Last week, I was talking to my brother on my cell phone just outside one of the entrances to the poker room at Hollywood Park. A man approached me and showed me a watch. This seemed not just strange but rather rude since I was clearly on the phone so I just turned away from him and tried to continue my conversation. The guy approached me with his watch again and said something I didn't hear. I figured maybe he was trying to ask me for the time so that he could set his watch, so I told my brother to hold on a second as I checked my phone's screens. It didn't have the time. I told the man with the watch the bad news and went back to my conversation, assuming he'd move on to someone else. Instead he continued talking to me. I told my brother to hold on again.
"What?" I snapped, now agitated.
"Do you want to buy this watch?"
"No! I'm on the phone," I said, assuming he would realize I meant "go away."
"It's $12,000, you can have it for $500," he persisted.
"I don't want it."
"$400." At this point I just shook my head and walked away. This time he finally let me be.
An hour or so later I saw the guy again, this time sitting at a slot machine or something. He waved at me with two fingers up. "Two hundred?" I shook my head and continued on.
Later, as I made my way to the parking lot when I was done playing, a shabby looking man approached me.
"Hey, how are you?" he asked. I'd been solicited for money outside the entrance before, but this guy was half way to the parking lot, with nobody else within earshot.
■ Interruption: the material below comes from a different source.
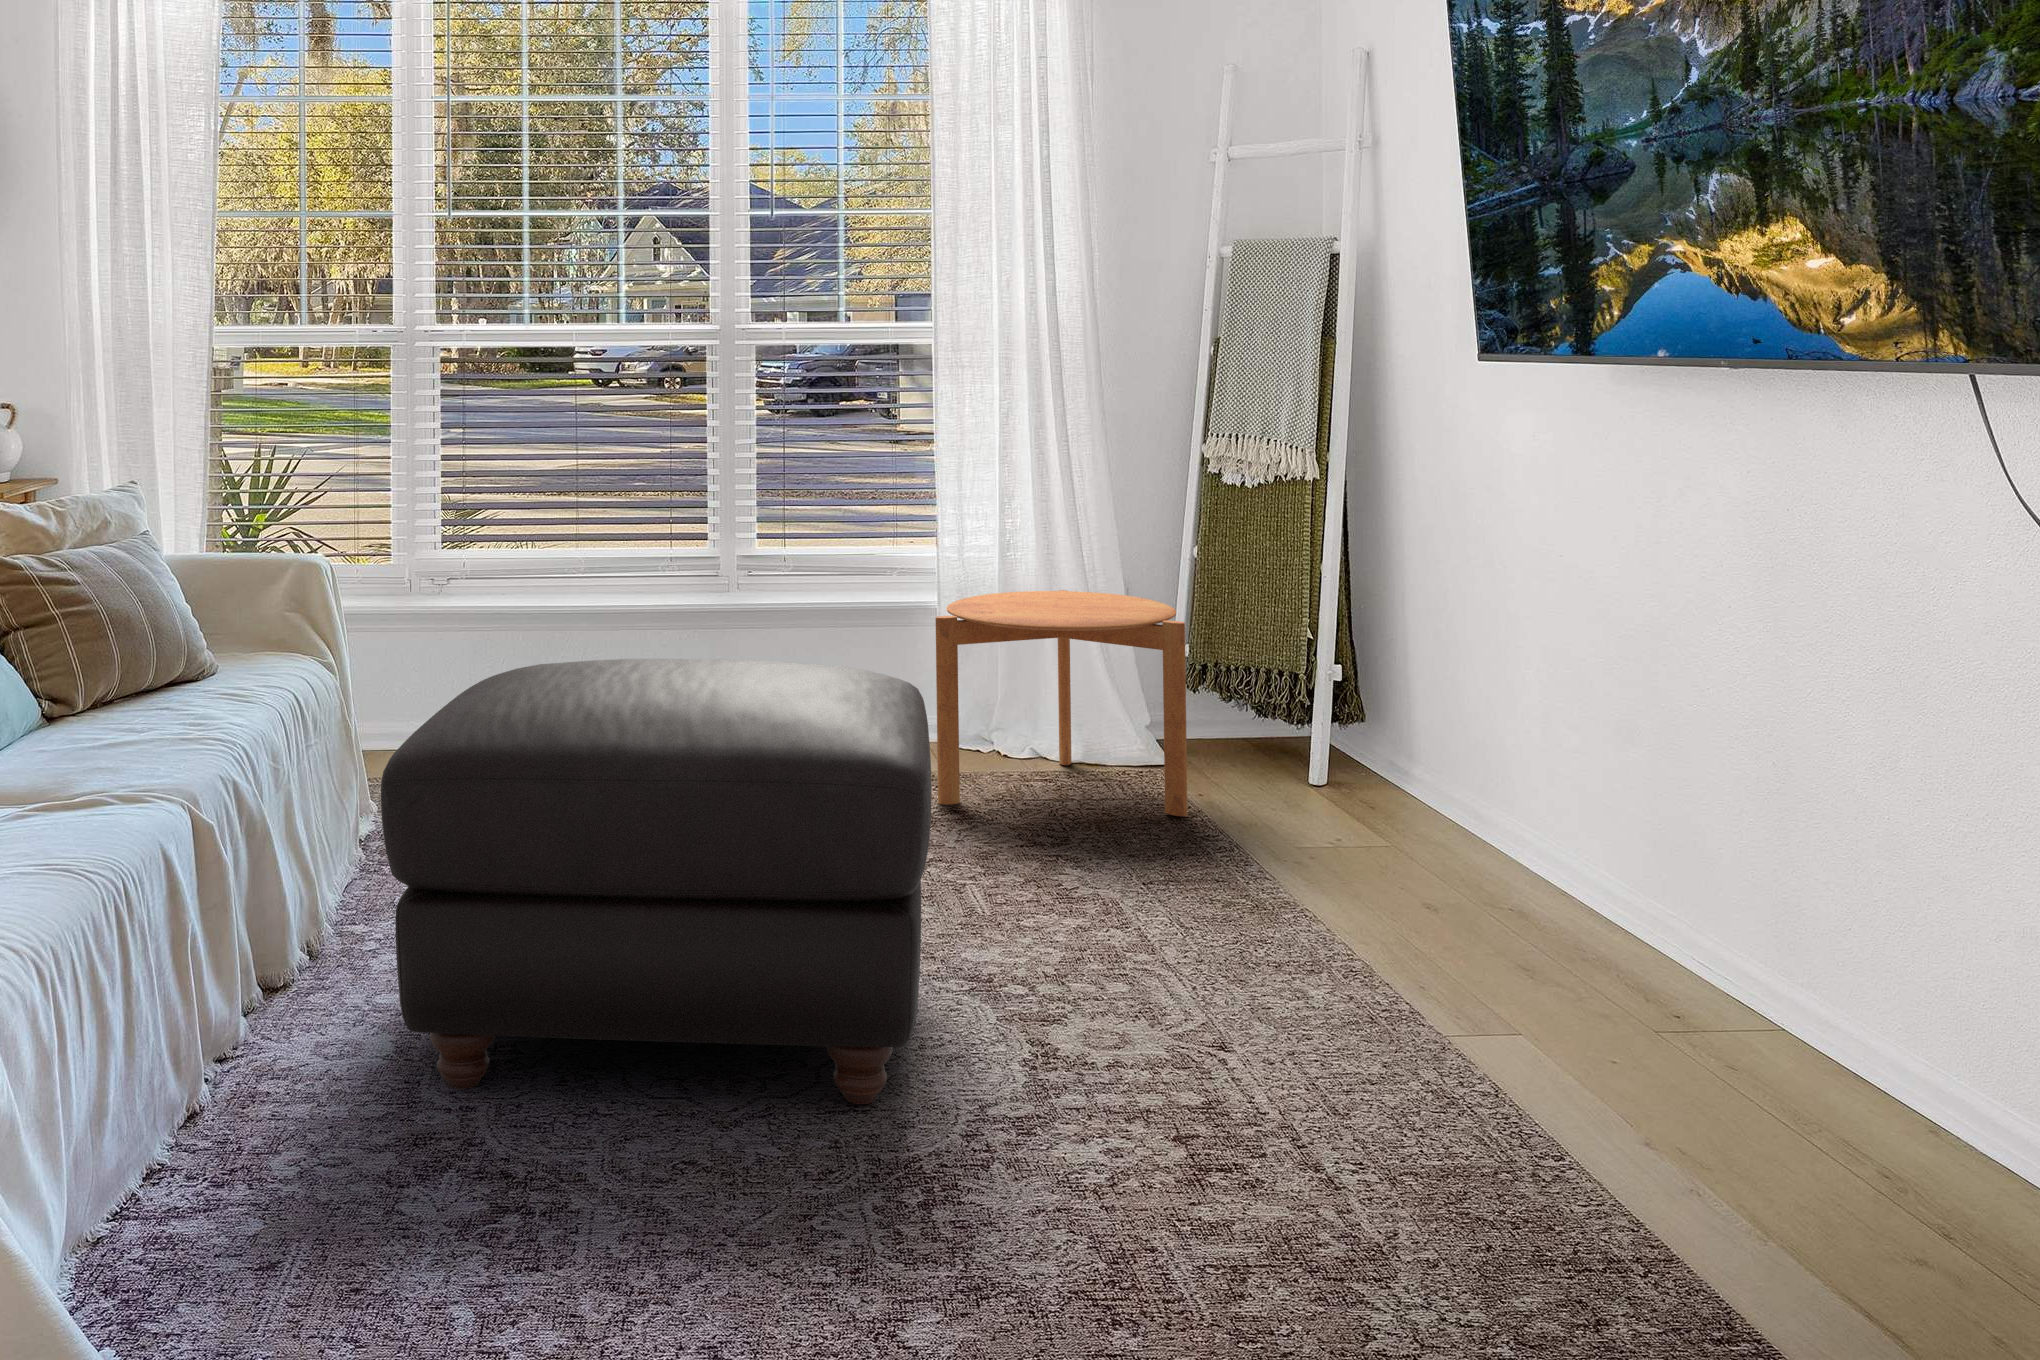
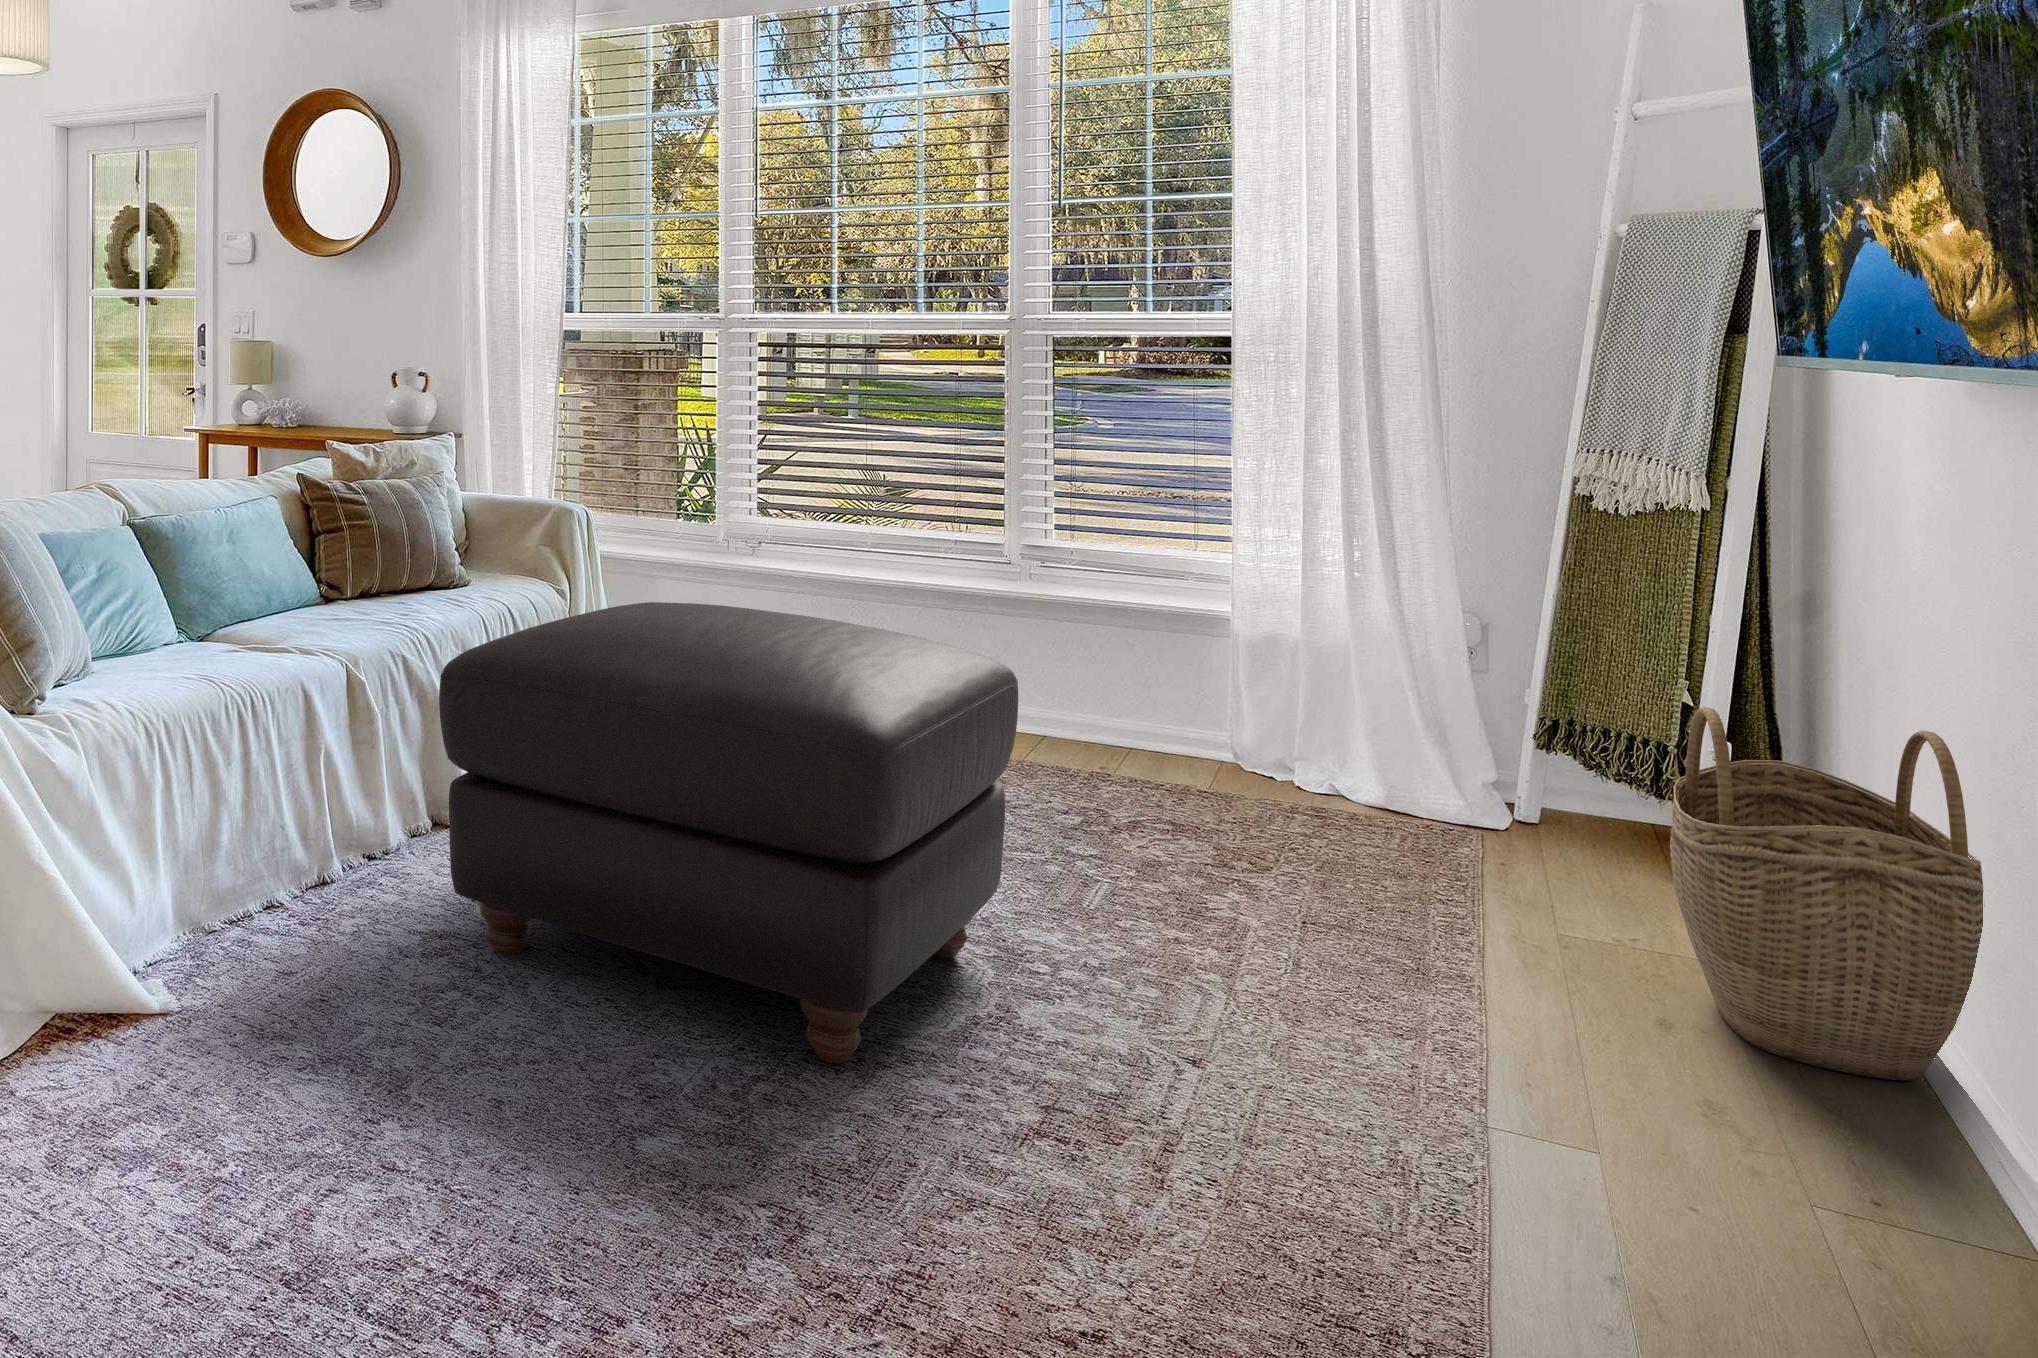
side table: present [936,590,1187,816] -> none [1179,608,1480,875]
woven basket: none [1366,640,1584,916] -> present [1670,707,1984,1080]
"I'm okay..." I responded suspiciously. Then he made his pitch. He is NOT a bum, he tells me. He never asks people for money, and he's embarrassed to have to ask me. However, he was there with his wife and child, but something (I don't remember the story he gave me) had happened and now he needed money for a cab. "Could you spare me $37? I'm not a bum, I'll pay you back."
"No, sorry."
"$20 maybe? Just to get me on my way?"
I think this is a fairly standard tactic: come up with a compelling story of emergent need of some quick cash of some specific amount.
"I'd rather not get involved. They could probably help you at the desk inside."
"You don't have to get involved... there's nothing to get involved in. I just need to get a cab."
This went on for another 20 seconds or so, then I just said "sorry" again and started walking to my car. He followed me. Again he assured me he was not a bum and would pay me back. I turned him down again and continued to the parking lot. He still followed. My car happened to be in the very first row, and there I was, standing right next to it with this guy still hassling me. I had about $3500 in my pocket. I decided not to get in the car with him right there; in fact, I didn't even indicate it was my car. After one more failed attempt to get rid of him, I turned and walked back to the casino. When I came back a couple minutes later, the guy was nowhere to be found.
When I was heading back to the parking lot the second time, I was approached AGAIN by yet another shady guy. He wanted my advice on whether he owed somebody money. This was a new one: I wasn't sure how he was going to turn this into a plea for me to give him money. He had supposedly been playing blackjack, and somebody had given him $4 and asked him to bet it for him. He won the hand. Does he now owe the guy $8 or only $4? To his chagrin, I informed him that it sounded like he owed $8. To my surprise, he left without asking me for money.
Do I really look so much like a sucker that con artists (if you can call them that) will persist in trying to get me to give them money even after I've pointedly turned them down? Wouldn't it be more worth their time to move on to one of the dozens of other people in the areas outside the casino? Well, the situation was rather anomalous, so I guess there's no real reason to think there's something about me that caused it.
Oh, and the Helmet Man has been hanging around again, too.
3 comments:
I made it into your blog!!
I think one of the tricks in the advanced pan-handling handbag is to be in your face long enough and persistently enough that you're willing to give them a few bucks just so they will leave you alone. It is strange that he came back at you later with the blackjack question. Maybe after initially engaging you, he recognized you and decided that an extended exchange with such a tightwad was not worth his time or effort and disengaged. Also interesting is that he hit you up for $37 the first time and then it seemed he was going to ask for $8 the next time. Did you take off your tux when you went back into the casino?
They were three different guys: the blackjack guy was not the same as the one who followed me to the parking lot.
I think you're probably right that the ridiculous persistence must pay off for them sometimes.
Its not you, Hollywood Park is just a shady place. I remember once after a late night session I was walking towards the bathroom when this guy coming the other way yelled out "Hey Mike!" (my name is Craig) When I looked up the guy said "Oh sorry you look just like this guy Mike." I nodded and continued into the bathroom, where he followed me. As I was washing my hands he said "haven't I seen you at the $500 NL game?" Since my mother did not raise any fools, I scoffed and said, "hell no, I play $2/$4!" (I think I had actually come from the 200 NL). "Oh, blackjack's my game," he said. He then followed me out to the valet! "Can you give me a ride? I just need to get to(wherever)." "Sorry, I'm going the other way," I said, got into my car and left.
These days I make it a point to valet if I think I'm going to be in Hollywood Park after dark.